There are hundreds and hundreds of devices that point to this Syslog server, and most of them only support a single entry. Logging into them to change it is simply not an option (only about 5% are mikrotik devices)
I've started suspecting that after re-reading your original post but decided to keep my suggestion should anyone else find it useful.
Ideally i'd want a more elegant solution than port mirroring. My understanding is the only way for port mirroring to work is for me to have 2 routers at the entry point to the existing Syslog server
...
Ideally though i'd like to do all of this on the existing router if that's possible. Can I do port mirroring as well as have the dst-nat rules accomplish the same thing on just 1 router? The destination port would be down (nothing plugged into it) so would that cause the first issue? And if not, will it port mirror first and then apply firewall chain?
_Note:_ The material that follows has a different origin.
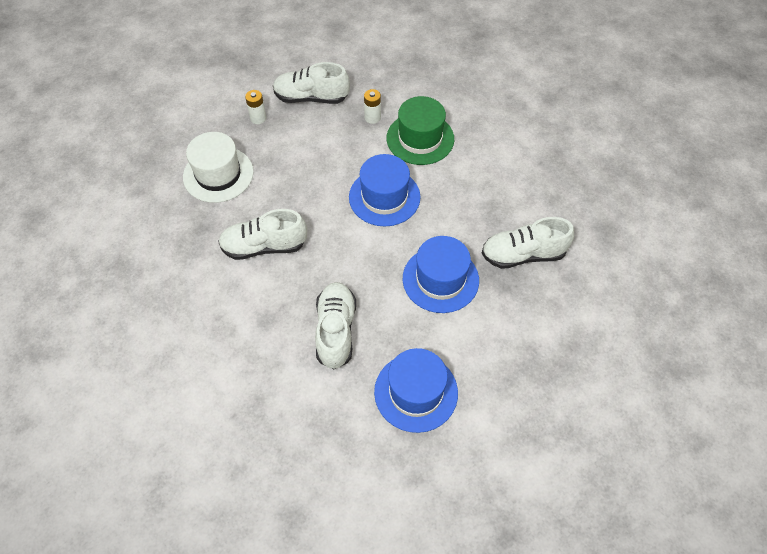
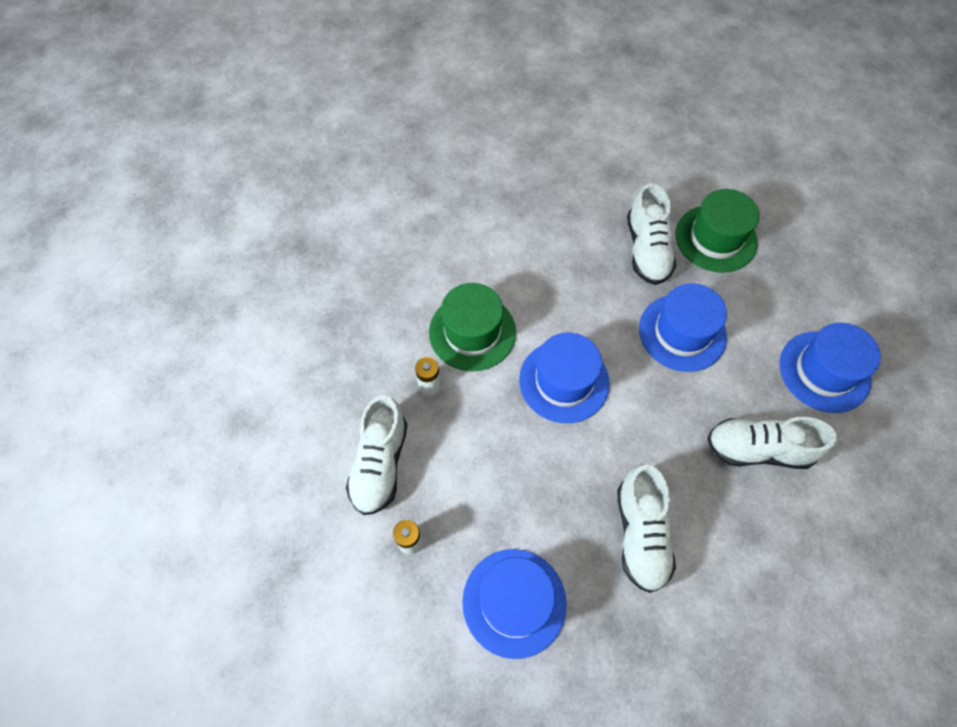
camera: 85 degrees left, 5 degrees up
(218, 174) = (514, 602): white hat -> blue hat
(549, 311) = (716, 238): none -> green hat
You can do that on a single box if you put it right in front of the original server and if the packets for the original server pass through it on L2, i.e. if you "insert the box into the cable between the original server and the rest of its subnet". The reason is that you have to use the switch to do the forking itself and you have to keep the primary path away from the CPU. Let's say you have the old server connected to ether5 and the traffic for it comes through ether4. Then, you must configure ether4 and ether5 as ports of the same bridge and make hw-offload=yes only on this bridge (if using ROS 6.41 and above), or make one of (ether4,ether5) a "slave" of the other one (if usingROS up to 6.40.x). This way, frames between ether4 and ether5 are forwarded by the switch chip alone. Next, you configure port mirroring on the switch, with Mirror Source set to ether4 and Mirror Target set to CPU. So frames which the switch would normally only forward to ether5 will be also sent to the CPU, and there the dst-nat rule can match on them and send them elsewhere, even using L3. But the CPU will also receive anything else which comes in via ether4, so your life will be much easier if everything coming in via ether4 is only for the old server so you can safely trash the copy of it you receive on the CPU except the syslog packets.
If you need that the same Mikrotik does routing for some of the syslog packets, theoretically there is a chance that you could create two bridges and connect a port of one of them to a port of another one, but I have never practically tried so the switch chip may disagree loudly. If you need to dive deeper into this idea, say so
Both sniff-pc and sniff-tzsp actions in "/ip firewall mangle" rules add extra headers to the packets which cannot be stripped by Mikrotik itself.